Another application for AI-technology is to optimize the placement of goods in the warehouse. By the use of association learning the AI-solution can calculate which articles are often ordered together and put them in the same pick group. The benefits of this are fewer pick rounds, higher efficiency, and shipping fewer boxes.
Another way to increase picking speed is by optimizing the actual route through the warehouse. Finding the optimal route through a warehouse can be seen as an example of the “travelling salesman problem” where an AI-algorithm is used to calculate the shortest possible route for each pick round, instead of using a traditional aisle pick route. This saves time, electricity, and wear and tear on trucks and in general leads to more efficient picking in the warehouse.

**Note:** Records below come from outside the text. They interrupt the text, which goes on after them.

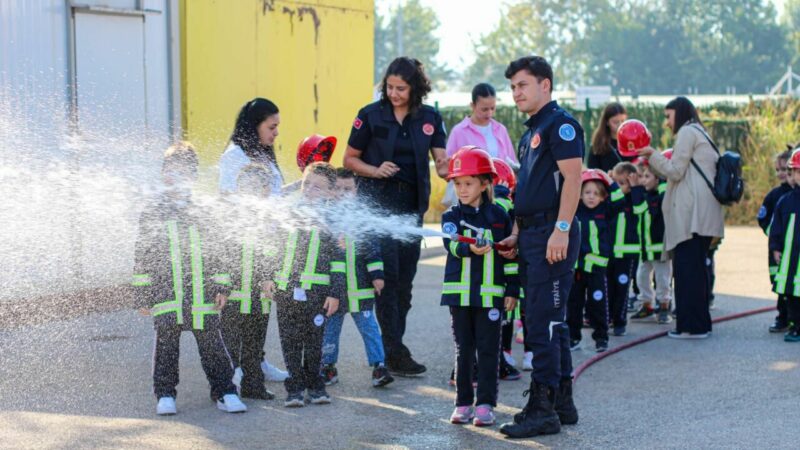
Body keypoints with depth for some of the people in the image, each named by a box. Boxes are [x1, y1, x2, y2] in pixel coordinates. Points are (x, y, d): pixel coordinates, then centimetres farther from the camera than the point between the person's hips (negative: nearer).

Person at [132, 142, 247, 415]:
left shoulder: (200, 215, 12)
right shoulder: (152, 213, 6)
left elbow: (213, 254, 16)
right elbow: (143, 256, 5)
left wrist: (221, 287, 7)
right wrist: (142, 295, 1)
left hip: (202, 296, 2)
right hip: (166, 296, -2)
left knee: (212, 345, 2)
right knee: (166, 345, 1)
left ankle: (225, 393, 9)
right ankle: (165, 396, 11)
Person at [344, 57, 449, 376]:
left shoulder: (430, 118, 6)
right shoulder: (371, 115, -3)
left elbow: (441, 161, 0)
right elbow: (349, 160, 2)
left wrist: (446, 168, -23)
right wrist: (376, 171, -15)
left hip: (411, 205, 4)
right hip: (377, 203, -4)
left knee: (404, 280, 8)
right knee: (387, 275, -10)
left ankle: (392, 348, 17)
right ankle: (394, 353, -8)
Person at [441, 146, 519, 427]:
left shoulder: (499, 217, 5)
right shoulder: (452, 217, 4)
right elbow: (452, 244, -15)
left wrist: (513, 290, 4)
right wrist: (471, 248, -36)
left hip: (491, 294, -1)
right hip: (460, 292, 1)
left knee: (488, 349, 0)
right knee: (463, 349, 7)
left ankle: (485, 404, 4)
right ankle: (463, 403, 13)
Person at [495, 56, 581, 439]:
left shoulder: (560, 124, -9)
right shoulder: (531, 131, 21)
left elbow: (572, 179, -17)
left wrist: (561, 230, -23)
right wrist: (516, 234, 17)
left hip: (553, 235, -10)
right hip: (533, 236, 10)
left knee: (543, 321, -10)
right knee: (549, 321, 13)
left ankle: (542, 409, -8)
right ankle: (562, 403, 20)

And this is just the beginning. In the future we see a number of promising applications of AI in warehouse management, such as automating inbound quality inspection, forecasting product demand, and workforce planning.
To finish off I’d like to return to the initial question: Do we have an AI-hype? Yes, we probably do. But for a good reason. I am convinced AI and Machine Learning will have a dramatic impact on almost all industries in the future. Not least in supply chain operations. Maybe you’ve heard the expression “AI is the new electricity”. What people mean by that is that AI will change our industry in the next 10-20 years in the same way as electricity changed it 100 years ago. Whether this is true we don’t know yet, but it sure looks like it.”